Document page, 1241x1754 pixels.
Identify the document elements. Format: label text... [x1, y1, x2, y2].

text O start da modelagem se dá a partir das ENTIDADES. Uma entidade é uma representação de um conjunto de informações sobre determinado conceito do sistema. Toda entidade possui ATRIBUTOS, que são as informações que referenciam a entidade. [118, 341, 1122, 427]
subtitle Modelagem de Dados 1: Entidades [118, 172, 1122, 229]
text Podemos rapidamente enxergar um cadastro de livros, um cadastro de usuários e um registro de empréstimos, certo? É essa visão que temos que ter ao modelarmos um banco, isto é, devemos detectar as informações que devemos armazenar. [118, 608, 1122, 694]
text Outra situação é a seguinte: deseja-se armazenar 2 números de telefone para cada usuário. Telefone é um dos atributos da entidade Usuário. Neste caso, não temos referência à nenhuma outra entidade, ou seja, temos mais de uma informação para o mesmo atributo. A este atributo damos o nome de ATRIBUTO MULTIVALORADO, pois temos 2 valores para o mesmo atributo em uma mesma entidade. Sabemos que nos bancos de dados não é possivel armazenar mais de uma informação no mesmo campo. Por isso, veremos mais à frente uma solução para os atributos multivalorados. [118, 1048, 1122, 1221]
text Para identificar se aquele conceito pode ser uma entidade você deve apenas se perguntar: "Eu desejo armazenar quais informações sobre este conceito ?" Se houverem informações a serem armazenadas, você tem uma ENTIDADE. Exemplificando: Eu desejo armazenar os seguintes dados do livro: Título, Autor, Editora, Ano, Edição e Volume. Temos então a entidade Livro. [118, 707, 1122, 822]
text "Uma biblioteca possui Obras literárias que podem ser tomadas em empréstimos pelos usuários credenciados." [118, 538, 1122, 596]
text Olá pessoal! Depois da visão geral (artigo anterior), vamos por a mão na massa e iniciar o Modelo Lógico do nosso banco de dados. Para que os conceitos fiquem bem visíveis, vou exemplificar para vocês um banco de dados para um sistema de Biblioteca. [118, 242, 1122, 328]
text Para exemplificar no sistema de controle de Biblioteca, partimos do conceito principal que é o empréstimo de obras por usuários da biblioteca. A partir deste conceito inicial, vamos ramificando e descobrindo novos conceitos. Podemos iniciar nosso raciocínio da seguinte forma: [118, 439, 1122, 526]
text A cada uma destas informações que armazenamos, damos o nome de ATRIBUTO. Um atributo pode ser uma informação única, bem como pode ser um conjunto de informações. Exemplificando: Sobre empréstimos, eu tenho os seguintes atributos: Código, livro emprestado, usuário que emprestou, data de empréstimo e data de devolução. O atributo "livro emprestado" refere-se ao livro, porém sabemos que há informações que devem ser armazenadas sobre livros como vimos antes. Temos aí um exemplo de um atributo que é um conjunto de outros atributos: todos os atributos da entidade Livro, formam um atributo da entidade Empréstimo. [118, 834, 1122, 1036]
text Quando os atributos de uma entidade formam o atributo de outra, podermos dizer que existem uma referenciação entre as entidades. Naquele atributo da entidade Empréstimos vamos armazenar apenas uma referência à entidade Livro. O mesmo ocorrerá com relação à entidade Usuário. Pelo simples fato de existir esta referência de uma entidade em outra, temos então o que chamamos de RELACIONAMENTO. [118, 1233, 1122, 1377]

+ + + +

◆ **TASK DESCRIPTION**
Rewrite the stretch of the records from the line containing "text O start" through the line containing "subtitle Modelagem de", changing "ATRIBUTOS" to "CAMPOS" and leaving everything else as it stands.

◆ **RESPONSE BELOW**
text O start da modelagem se dá a partir das ENTIDADES. Uma entidade é uma representação de um conjunto de informações sobre determinado conceito do sistema. Toda entidade possui CAMPOS, que são as informações que referenciam a entidade. [118, 341, 1122, 427]
subtitle Modelagem de Dados 1: Entidades [118, 172, 1122, 229]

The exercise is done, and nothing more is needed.